Each entry contains:
- Lossless restatement — complete sentence (no pronouns, no relative time)
- Keywords — core terms for BM25-style lexical matching
- Structured metadata — ISO 8601 timestamp, location, person names, entity names, topic phrase
New entries are reconciled against existing memories in a single LLM call. For each new fact, the LLM decides:
| Action | When | Effect |
|---|---|---|
| ADD | Genuinely new information | Store the new entry |
| UPDATE | Supersedes an existing memory | Delete old + store new |
| DELETE | Contradicts an existing memory | Remove the obsolete entry |
| NOOP | Duplicate of existing memory | Skip (no storage) |
All write operations are tracked in the HistoryStore for audit and debugging.

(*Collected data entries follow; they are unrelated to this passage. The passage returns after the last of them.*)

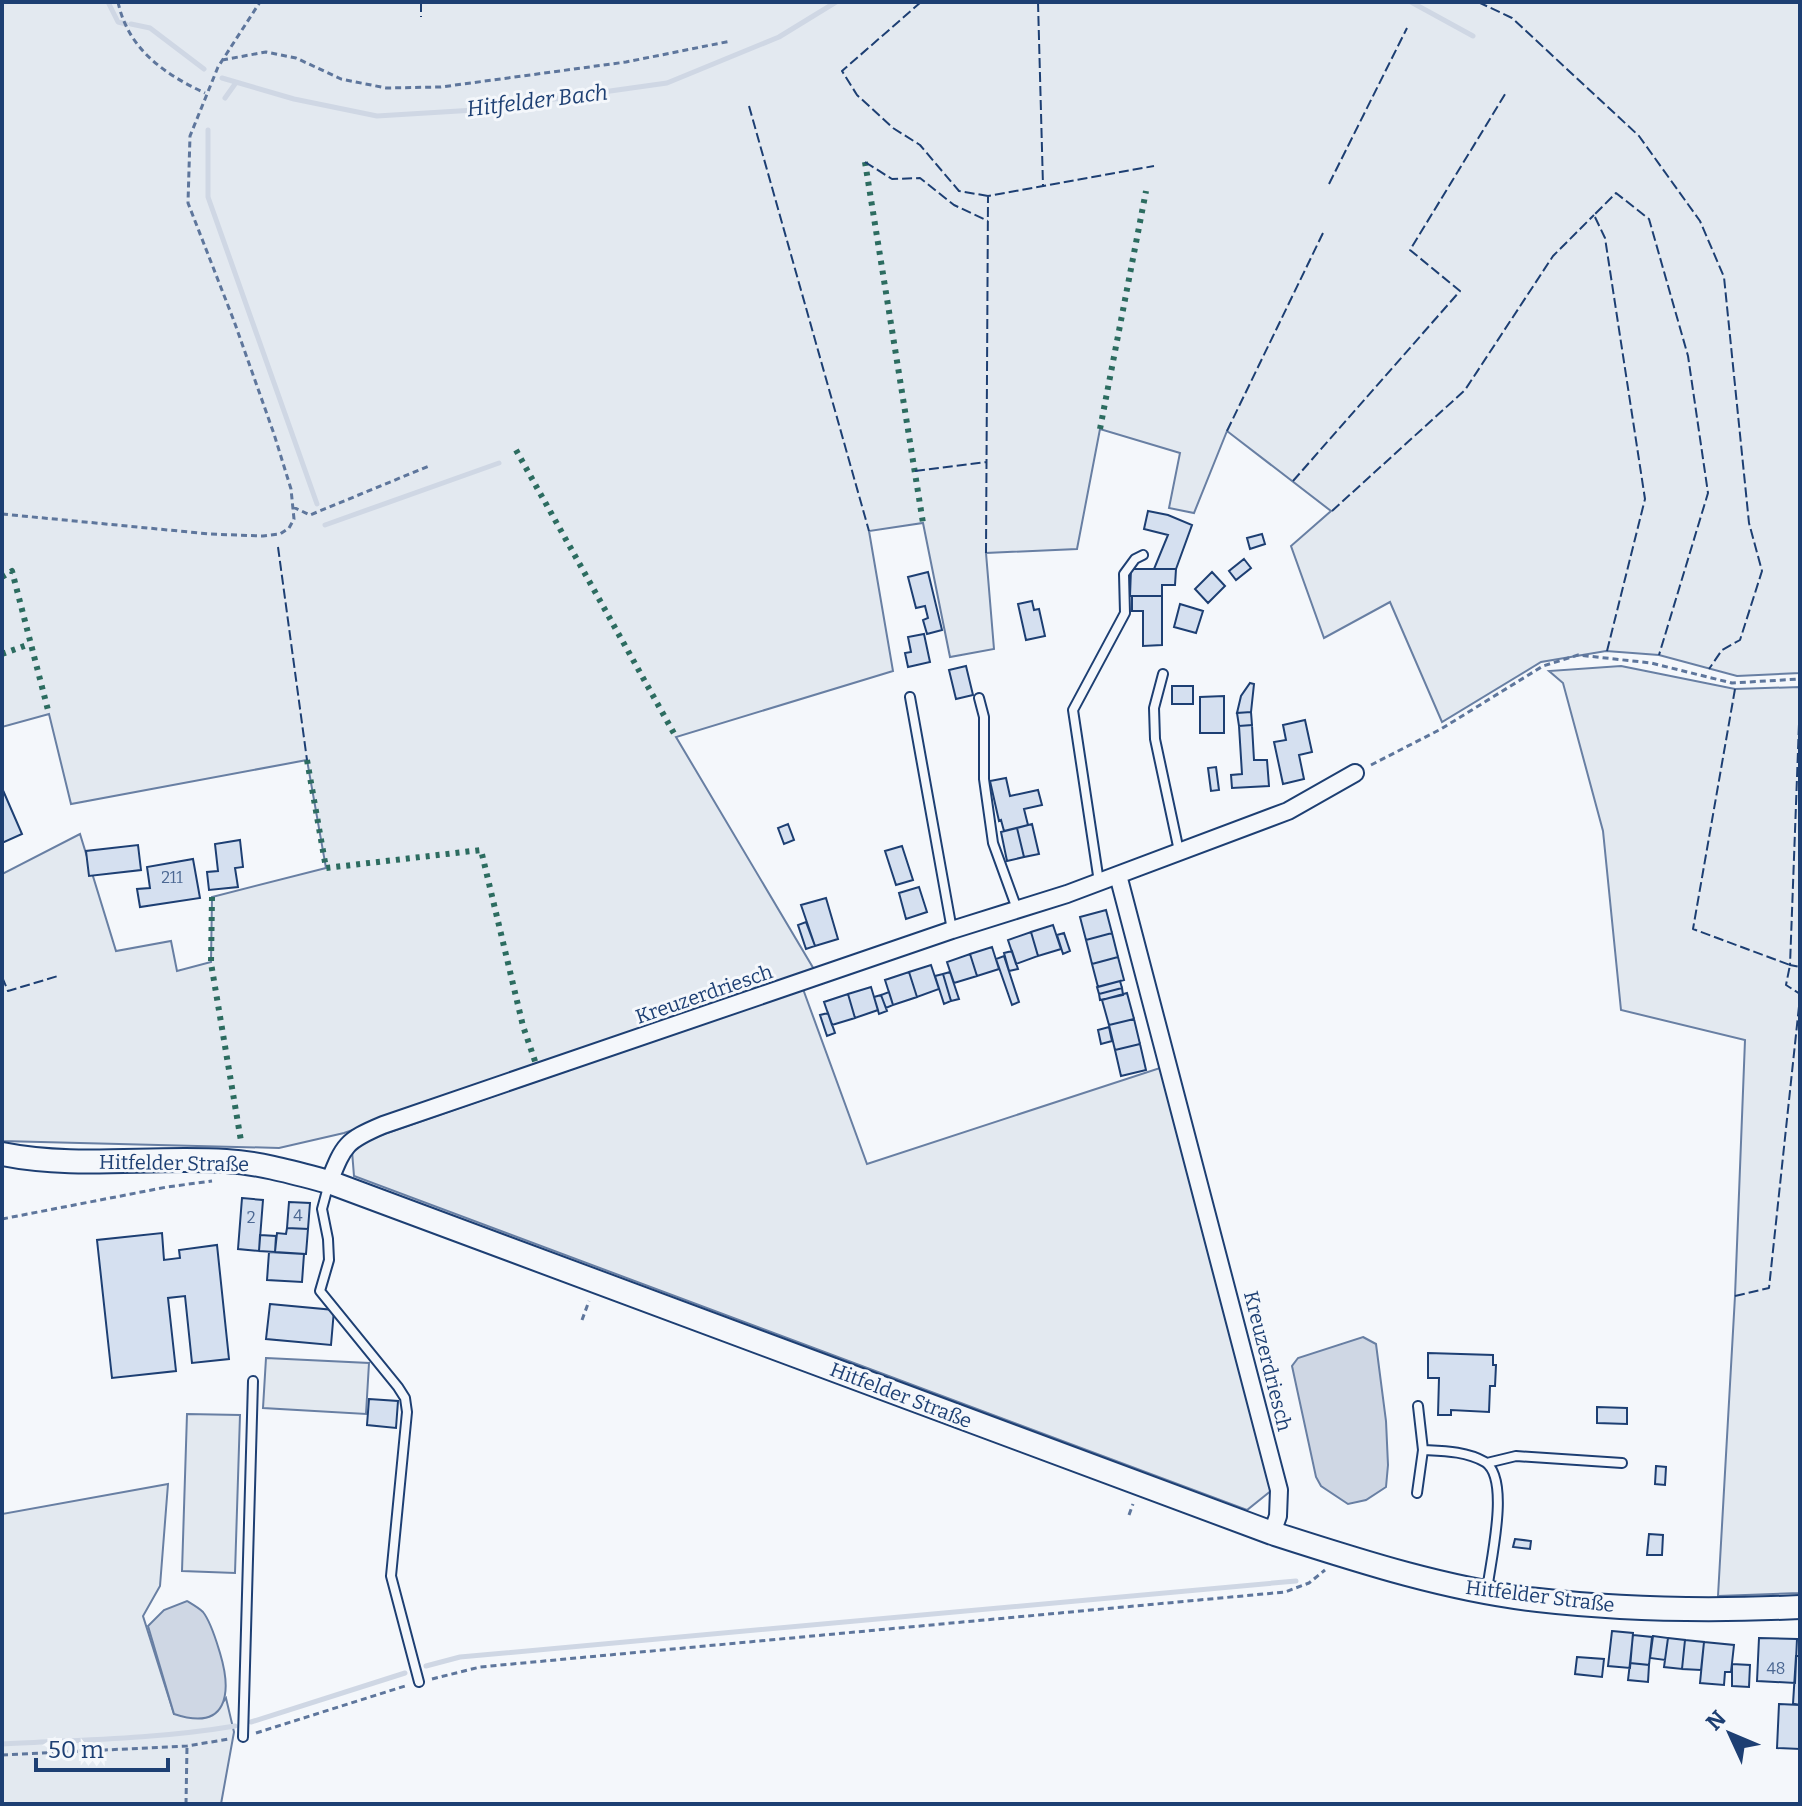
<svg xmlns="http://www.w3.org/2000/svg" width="1802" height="1806" viewBox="0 0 1802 1806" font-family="Bitter,serif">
<rect width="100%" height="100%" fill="#f4f7fb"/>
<path fill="#e3e9f0" stroke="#687fa3" stroke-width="2" d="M2 2H1800V673L1737 676 1659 655 1606 651 1541 662 1442 722 1390 602 1324 638 1291 546 1331 511 1227 431 1194 513 1169 508 1180 453 1100 429 1077 549 986 553 994 649 950 657 923 523 869 531 893 671 676 737 815 971 344 1133 279 1148 2 1141V874L80 834 116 951 171 941 177 971 211 962 212 897 326 868 307 760 71 804 49 714 2 727Z
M1621 666 1735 689 1800 687V1593L1718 1596 1735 1296 1745 1040 1621 1010 1603 831 1563 683 1549 671Z
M803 989 867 1164 1163 1067 1272 1490 1247 1510 354 1176 352 1151 367 1140Z
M266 1358 369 1363 366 1414 263 1408Z
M187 1414 240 1415 235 1573 182 1571Z
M168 1484 160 1586 143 1616 174 1714 215 1713 226 1698 234 1732 221 1804H2V1514Z"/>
<path fill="#cfd7e4" stroke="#687fa3" stroke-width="2" d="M1363 1337 1376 1344 1386 1421 1388 1465 1386 1487 1366 1500 1348 1504 1321 1486 1316 1477 1292 1366 1298 1358Z
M187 1601C192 1604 199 1608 203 1612 211 1622 216 1640 220 1653 232 1693 228 1732 174 1714L148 1626 164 1610Z"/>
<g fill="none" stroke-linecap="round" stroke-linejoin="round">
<path stroke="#cfd7e4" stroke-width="5" d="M108 2 118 22 126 24
M1411 2 1473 36
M131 24 150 28 204 69
M222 78 294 99 377 116 475 110 667 83 779 37 836 2
M225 98 235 84
M208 130V197L317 504
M325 525 499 463
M426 1666 460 1657 1296 1581
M251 1722 405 1673
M2 1744C80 1740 158 1739 235 1726"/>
</g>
<path fill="#d5e0f0" stroke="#1d3f73" stroke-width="2" d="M1148 511 1168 515 1192 525 1176 569H1154L1168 535 1144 529Z
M1262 534 1265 544 1250 549 1247 538Z
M1244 559 1251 568 1236 580 1229 571Z
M1131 569H1176L1175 585H1162V596H1130Z
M928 572 942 630 927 634 923 620 928 618 925 606 916 608 908 577Z
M1212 572 1225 586 1208 603 1195 589Z
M1132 596H1162V645L1143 646V611H1132Z
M1032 601 1034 610 1039 609 1045 636 1026 640 1018 604Z
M1180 604 1203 611 1196 633 1174 627Z
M924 634 930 662 908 667 905 653 911 652 908 637Z
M966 666 973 695 956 699 949 670Z
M1250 683 1254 684 1251 712 1237 713 1241 696Z
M1172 686H1193V704H1172Z
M1224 696V733H1200V697Z
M1251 712 1252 725 1239 726 1237 713Z
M1305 720 1312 752 1299 755 1304 779 1283 784 1274 742 1286 740 1283 725Z
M1252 725 1254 760H1267L1269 786 1232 788 1231 775 1242 774 1239 726Z
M1216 767 1219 790 1211 791 1208 768Z
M1006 778 1010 796 1038 790 1042 805 1024 809 1028 825 1004 831 1001 820 999 821 990 781Z
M2 788 22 834 2 843Z
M788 824 794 840 784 844 778 828Z
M1032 824 1039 854 1024 857 1017 828Z
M1017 828 1024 857 1007 861 1001 832Z
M240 840 243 867 235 868 238 887 209 890 207 872 218 871 215 844Z
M138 845 141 870 89 876 86 851Z
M902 846 913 880 896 885 885 851Z
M193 859 200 898 140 907 137 889 150 888 147 867Z
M919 887 927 912 906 919 899 893Z
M826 898 838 939 815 946 801 905Z
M1106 910 1112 933 1086 940 1080 917Z
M806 922 815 946 806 949 798 925Z
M1053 925 1061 949 1038 956 1031 932Z
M1031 932 1038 956 1016 964 1008 940Z
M1064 933 1070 951 1063 954 1057 935Z
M1112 933 1118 957 1092 964 1086 940Z
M992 947 999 969 977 976 970 954Z
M1012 951 1018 969 1009 971 1004 953Z
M970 954 977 976 954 983 947 962Z
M1004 956 1019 1002 1012 1005 996 959Z
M1118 957 1124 980 1098 987 1092 964Z
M931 965 939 989 917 997 909 972Z
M909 972 917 997 893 1005 885 980Z
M950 972 959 999 951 1001 943 974Z
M943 974 951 1001 944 1004 935 976Z
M1120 981 1122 988 1099 994 1097 987Z
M871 987 878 1010 855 1018 848 994Z
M1122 988 1123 995 1100 1000 1099 994Z
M889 992 893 1005 886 1008 881 995Z
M1127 993 1134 1019 1109 1025 1102 1000Z
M848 994 855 1018 832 1025 824 1002Z
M881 995 887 1011 879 1014 874 997Z
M828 1013 835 1033 827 1036 820 1015Z
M1134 1019 1140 1044 1115 1050 1109 1025Z
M1109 1027 1112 1041 1101 1044 1098 1030Z
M1140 1044 1146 1070 1121 1076 1115 1050Z
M242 1198 263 1200 259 1251 238 1249Z
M289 1202 310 1203 308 1229 287 1228Z
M287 1228 308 1229 306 1254 275 1252 277 1233 286 1234Z
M162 1233 164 1260 180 1258 179 1250 217 1245 229 1359 192 1363 185 1296 168 1298 176 1371 112 1378 97 1240Z
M260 1235 276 1236 275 1252 259 1251Z
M269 1252 304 1254 302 1282 267 1280Z
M270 1304 334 1310 331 1345 266 1339Z
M1428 1353 1493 1355V1365H1496L1495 1386H1490L1489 1412 1451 1410V1415H1438L1439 1378H1428Z
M369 1399 398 1401 396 1428 367 1425Z
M1597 1407 1627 1408V1424L1597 1423Z
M1656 1466 1666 1467 1665 1485 1655 1484Z
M1649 1534 1663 1535 1662 1555H1647Z
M1515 1539 1531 1541 1530 1549 1513 1547Z
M1612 1631 1633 1633 1630 1668 1608 1666Z
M1633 1635 1652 1637 1649 1665 1630 1663Z
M1653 1636 1668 1638 1665 1660 1650 1658Z
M1668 1638 1685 1640 1682 1669 1664 1667Z
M1759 1638 1797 1639 1795 1683 1757 1681Z
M1685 1640 1704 1642 1701 1670 1682 1669Z
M1704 1642 1734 1645 1731 1672H1725L1724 1685 1700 1683Z
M1796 1656H1800V1705L1793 1704Z
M1577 1657 1604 1659 1602 1677 1575 1674Z
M1630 1663 1649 1665 1648 1682 1628 1680Z
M1732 1664 1750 1665 1749 1687 1732 1686Z
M1779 1704 1800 1705V1749L1777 1748Z"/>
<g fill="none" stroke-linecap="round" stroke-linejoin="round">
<defs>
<path id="service" d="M1163 674 1154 708 1155 739 1179 851
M910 697 952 930
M979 698 984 717V779L993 843 1017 909
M1099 882 1073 710 1125 613 1124 574 1135 559 1143 555
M329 1183 322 1209 328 1239 329 1260 320 1291 398 1387 405 1398 407 1412 391 1576 419 1682
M1418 1406 1423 1450C1443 1451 1466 1451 1485 1462 1511 1479 1490 1562 1487 1591
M1487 1463 1516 1456 1622 1463
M1417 1493 1423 1450
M243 1737 253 1381"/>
<path id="minor" d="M1118 875 1279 1490 1278 1516 1272 1533
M329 1182C344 1145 345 1141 383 1125L952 930 1067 894 1288 811 1355 773"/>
<path id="secondary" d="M2 1154C76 1169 151 1156 226 1161 261 1163 295 1173 329 1182L1272 1533C1359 1561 1448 1590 1538 1600 1625 1610 1712 1611 1800 1607"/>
</defs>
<use href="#service" stroke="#1d3f73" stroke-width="12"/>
<use href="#minor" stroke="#1d3f73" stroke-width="20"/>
<use href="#secondary" stroke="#1d3f73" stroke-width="26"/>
<path stroke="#5e769c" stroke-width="3" stroke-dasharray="6 4" stroke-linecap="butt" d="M118 2C128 49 164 74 205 93
M222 60 266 52 296 58 341 79 386 88 441 87 626 62 731 41
M293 507 310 515 429 466
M2 514 210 534 263 536 280 534 289 528 294 519 291 489 274 434 234 321 188 203 190 136 218 67 260 2
M1371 765 1441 729 1543 666 1578 655 1651 663 1732 683 1800 679
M2 1219 167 1187 212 1181
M582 1320 589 1301
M1129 1515 1133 1504
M432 1679 480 1667 1285 1592 1309 1583 1325 1570
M256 1733 405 1686
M2 1755 187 1746 229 1739
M186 1804 187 1746"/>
<use href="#service" stroke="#f4f7fb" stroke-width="8"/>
<use href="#minor" stroke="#f4f7fb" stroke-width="16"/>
<use href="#secondary" stroke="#f4f7fb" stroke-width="22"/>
<path stroke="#2c6c60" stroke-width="6" stroke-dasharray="4 6" stroke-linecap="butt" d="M865 162 923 523
M1100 429 1146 191
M516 450 676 737
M2 577 12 571 49 714
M2 654 30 644
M307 760 326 868 481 850 523 1026 537 1067
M212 897 211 963 241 1141"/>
<path stroke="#1d3f73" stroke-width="2" stroke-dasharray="10 4" stroke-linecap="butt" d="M421 2V17
M921 2 842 71 857 95 893 128 920 145 959 191 988 196
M1038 2 1043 186
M1478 2 1512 18 1639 136 1700 221 1724 277 1749 523 1762 571 1740 640 1722 650 1709 669
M749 106 869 531
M865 162 892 179 920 178 954 205 988 221
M1329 184 1407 28
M1227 431 1323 233
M915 471 987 462
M1293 481 1460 291 1410 250 1507 91
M1332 511 1465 390 1553 256 1594 215
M278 547 307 760
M986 553 988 196 1154 166
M1607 651 1645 499 1605 238 1594 215 1616 193 1649 219 1688 356 1708 493 1659 655
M1735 689 1693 929 1790 965 1786 985 1800 994
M1800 697 1790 965 1800 967
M2 977 8 991 58 976
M1735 1296 1769 1288 1800 997"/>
</g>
<g text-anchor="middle" stroke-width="6" stroke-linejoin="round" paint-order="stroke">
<g font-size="16" fill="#4b6792">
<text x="172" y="883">211</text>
<text x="298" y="1221">4</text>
<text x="251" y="1223">2</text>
<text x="1776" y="1674">48</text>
</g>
<g font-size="20" fill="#1d3f73" stroke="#f4f7fb">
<text transform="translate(704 994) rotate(-19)" y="7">Kreuzerdriesch</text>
<text transform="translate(174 1163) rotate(1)" y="7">Hitfelder Straße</text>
<text transform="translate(1268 1361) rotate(76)" y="7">Kreuzerdriesch</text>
<text transform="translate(901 1395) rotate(21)" y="7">Hitfelder Straße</text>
<text transform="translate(1540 1596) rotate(7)" y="7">Hitfelder Straße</text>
</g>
<g font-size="22" font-style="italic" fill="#1d3f73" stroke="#f4f7fb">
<text transform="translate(537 100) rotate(-7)" y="8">Hitfelder Bach</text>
</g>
</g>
<rect width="1802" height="1806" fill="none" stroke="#1d3f73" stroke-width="8"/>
<g transform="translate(1730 1734) rotate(314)" stroke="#f4f7fb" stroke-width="6" paint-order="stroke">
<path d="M0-6L14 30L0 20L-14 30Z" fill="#1d3f73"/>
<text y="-12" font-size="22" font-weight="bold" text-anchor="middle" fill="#1d3f73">N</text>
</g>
<path d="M36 1758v12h132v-12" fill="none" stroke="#1d3f73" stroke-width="4"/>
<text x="48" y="1758" font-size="24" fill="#1d3f73" stroke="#f4f7fb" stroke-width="6" paint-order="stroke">50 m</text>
</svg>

A single LLM call analyzes the user's query and produces a unified retrieval plan:
- Query analysis — extract keywords, person names, entities, time expressions, and question type
- Search planning — generate 1–3 targeted search queries for semantic retrieval
- Information requirements — identify what specific facts are needed for a complete answer
The plan drives parallel execution of all three search layers (semantic, keyword, structured). Results are merged via ID-based deduplication.
When reflection is enabled, the system iteratively assesses completeness: if retrieved context is insufficient, additional targeted queries are generated and executed until the information requirement is satisfied or the max reflection rounds are reached.
meme-bench evaluates memory quality using the LOCOMO benchmark format:
MEME_LLM_API_KEY=sk-... meme-bench run --dataset locomo10.json
meme-bench run --dataset data.json --model gpt-4.1-mini --output report.json
meme-bench sample -o sample_bench.json # generate sample datasetMetrics: token-level F1, precision, recall, exact match — per question category (single-hop, temporal, commonsense, open-domain, adversarial).
Licensed under either of:
- Apache License, Version 2.0 (LICENSE-APACHE or https://www.apache.org/licenses/LICENSE-2.0)
- MIT License (LICENSE-MIT or https://opensource.org/licenses/MIT)
at your option.
Unless you explicitly state otherwise, any contribution intentionally submitted for inclusion in this project shall be dual-licensed as above, without any additional terms or conditions.